If $a,b,c \geq 1$, then prove: $$\sqrt{a-1} + \sqrt{b-1} + \sqrt{c-1} < \sqrt{abc+c}$$
My try:
$$A=\sqrt{a-1} + \sqrt{b-1} + \sqrt{c-1} \\ A^2 =(a-1)+(b-1)+(c-1)+2\sqrt{(a-1)(b-1)}+2\sqrt{(a-1)(c-1)}+2\sqrt{(b-1)(c-1)} $$
$$B=\sqrt{abc+c} \\B^2=abc+c=c(ab+1) $$
Now what?
On
Substitute $a=x^2+1$, $b=y^2+1$ and $c=z^2+1$ for $x,y,z\ge 0$ to get $$x+y+z\le\sqrt{(z^2+1)\left(\left(x^2+1\right)\left(y^2+1\right)+1\right)}$$ Now after squaring and grouping we obtain \begin{align*}x^2+y^2+z^2+2xy+2yz+2zx\le(z^2+1)\left((x^2+1)(y^2+1)+1\right) \\ 0\le z^2(x^2+1)(y^2+1)-2z(x+y)+x^2y^2-2xy+2 \\ 0\le z^2(x^2+1)(y^2+1)-2z(x+y)+(xy-1)^2+1 \end{align*}
We'll prove that $z^2(x^2+1)(y^2+1)-2z(x+y)+1\ge 0$. The determinant of this quadratic in $z$ is $\Delta =4(x+y)^2-4(x^2+1)(y^2+1)=-4(xy-1)^2\le0$, hence the inequality is true.
On
$$\sqrt{a-1}+\sqrt{b-1}=\sqrt{a+b-2+2\sqrt{(a-1)(b-1)}}=$$ $$=\sqrt{ab-(a-1)(b-1)+2\sqrt{(a-1)(b-1)}-1}=$$ $$=\sqrt{ab-\left(\sqrt{(a-1)(b-1)}-1\right)^2}\leq\sqrt{ab}.$$ Thus, $$\sqrt{a-1}+\sqrt{b-1}+\sqrt{c-1}\leq\sqrt{ab}+\sqrt{c-1}=$$ $$=\sqrt{ab+1-1}+\sqrt{c-1}\leq\sqrt{(ab+1)c}=\sqrt{abc+c}.$$ Done!

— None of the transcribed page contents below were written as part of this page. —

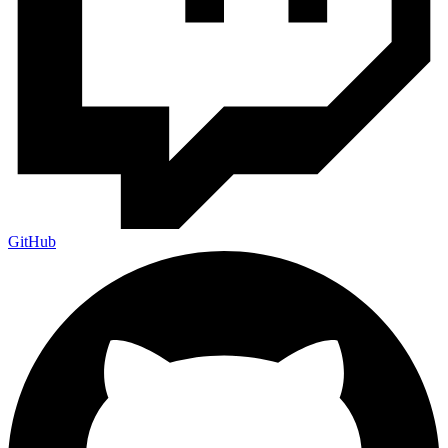
GitHub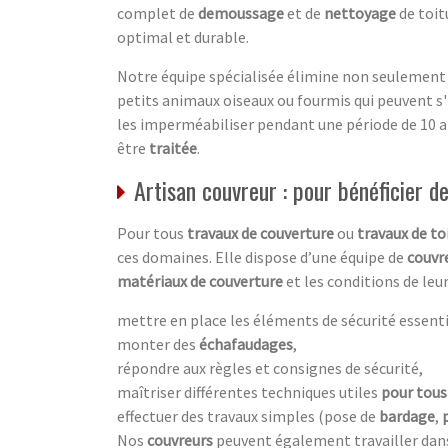
complet de
demoussage
et de
nettoyage
de toit
optimal et durable.
Notre équipe spécialisée élimine non seulement
petits animaux oiseaux ou fourmis qui peuvent s'i
les imperméabiliser pendant une période de 10 a
être
traitée
.
Artisan couvreur : pour bénéficier d
Pour tous
travaux de couverture
ou
travaux de to
ces domaines. Elle dispose d’une équipe de
couvr
matériaux de couverture
et les conditions de leur
mettre en place les éléments de sécurité essenti
monter des
échafaudages
,
répondre aux règles et consignes de sécurité,
maîtriser différentes techniques utiles
pour tous
effectuer des travaux simples (pose de
bardage
,
Nos
couvreurs
peuvent également travailler dans 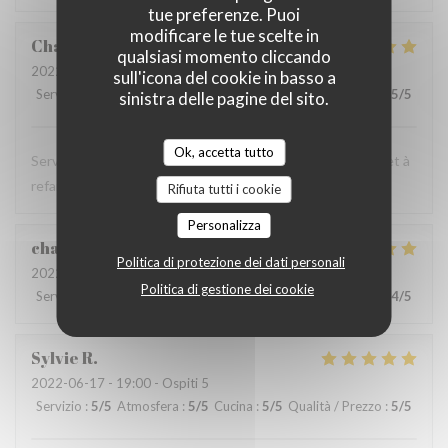
tue preferenze. Puoi
modificare le tue scelte in
Charlotte
D
qualsiasi momento cliccando
2022-06-19
- 21:15 - Ospiti 2
sull'icona del cookie in basso a
Servizio
:
5
/5
Atmosfera
:
5
/5
Cucina
:
5
/5
Qualità / Prezzo
:
5
/5
sinistra delle pagine del sito.
Ok, accetta tutto
Service très gentil, food au top (très généreuse !), à faire et à
refaire !
Rifiuta tutti i cookie
Personalizza
charlotte
C
Politica di protezione dei dati personali
2022-06-20
- 21:15 - Ospiti 2
Politica di gestione dei cookie
Servizio
:
5
/5
Atmosfera
:
4
/5
Cucina
:
4
/5
Qualità / Prezzo
:
4
/5
Sylvie
R
2022-06-17
- 19:00 - Ospiti 5
Servizio
:
5
/5
Atmosfera
:
5
/5
Cucina
:
5
/5
Qualità / Prezzo
:
5
/5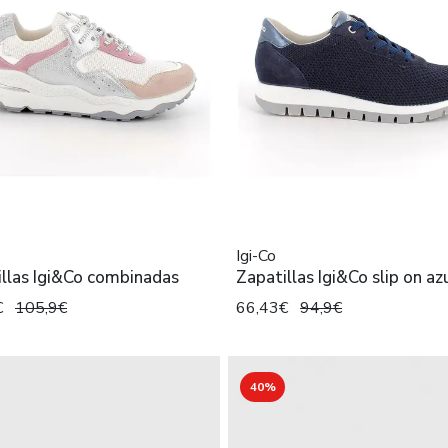
Igi-Co
llas Igi&Co combinadas
Zapatillas Igi&Co slip on az
€
105,9€
66,43€
94,9€
40%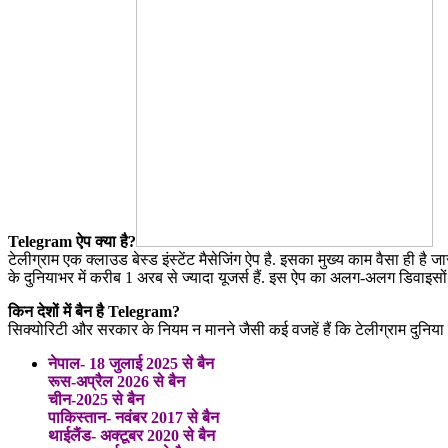
Telegram ऐप क्या है?
टेलीग्राम एक क्लाउड बेस्ड इंस्टेंट मैसेजिंग ऐप है. इसका मुख्य काम वैसा ही है
के दुनियाभर में करीब 1 अरब से ज्यादा यूजर्स हैं. इस ऐप का अलग-अलग डिवाइस
किन देशों में बैन है Telegram?
सिक्योरिटी और सरकार के नियम न मानने जैसी कई वजहें हैं कि टेलीग्राम दुनिया के
नेपाल- 18 जुलाई 2025 से बैन
रूस-अप्रैल 2026 से बैन
चीन-2025 से बैन
पाकिस्तान- नवंबर 2017 से बैन
थाईलैंड- अक्टूबर 2020 से बैन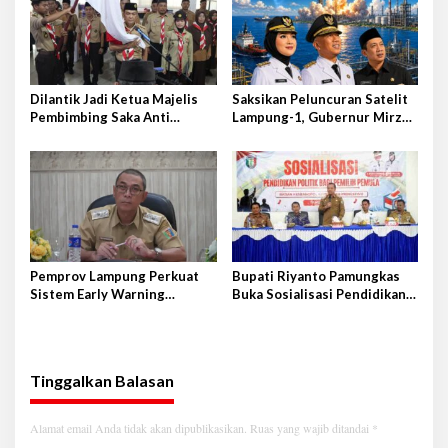
Dilantik Jadi Ketua Majelis
Saksikan Peluncuran Satelit
Pembimbing Saka Anti
Lampung-1, Gubernur Mirza
Narkoba Kwarcab Lampung
Terbang ke Shandong-China
Selatan, Kepala BNNK
Pramuka Garda P4GN
Pemprov Lampung Perkuat
Bupati Riyanto Pamungkas
Sistem Early Warning
Buka Sosialisasi Pendidikan
Pengendalian Inflasi
Politik bagi Pemilih Pemula
Tinggalkan Balasan
Alamat email Anda tidak akan dipublikasikan.
Ruas yang wajib ditandai
*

The given inequality is equivalent to $$ \sqrt{a-1} + \sqrt{b-1} \leq \sqrt{abc + c} - \sqrt{c-1}.$$ Now set $f(c) := \gamma \sqrt{c} - \sqrt{c-1}$ where $ \gamma := \sqrt{ab+1} $. Then we see that $f'(c) = \gamma \frac{1}{2\sqrt{c}} - \frac{1}{2\sqrt{c-1}}$, from which it is easy to check $f$ takes its minimum when $c=\frac{1}{\gamma^2-1} + 1 = \frac{1}{ab} + 1$. So what we have to prove is $$ \sqrt{a-1} + \sqrt{b-1} \leq f(\frac{1}{ab} + 1) = \sqrt{ab}$$ which is equivalent to $$ a-1 + b-1 + 2 \sqrt{(a-1)(b-1)} \leq ab$$ or, $2\sqrt{(a-1)(b-1)} \leq (a-1)(b-1) + 1$. The last inequality can be easily derived from AM-GM applied to $(a-1)(b-1)$ and $1$. In addition we see that the equality holds iff $(a-1)(b-1) = 1$ and $c = \frac{1}{ab} + 1$.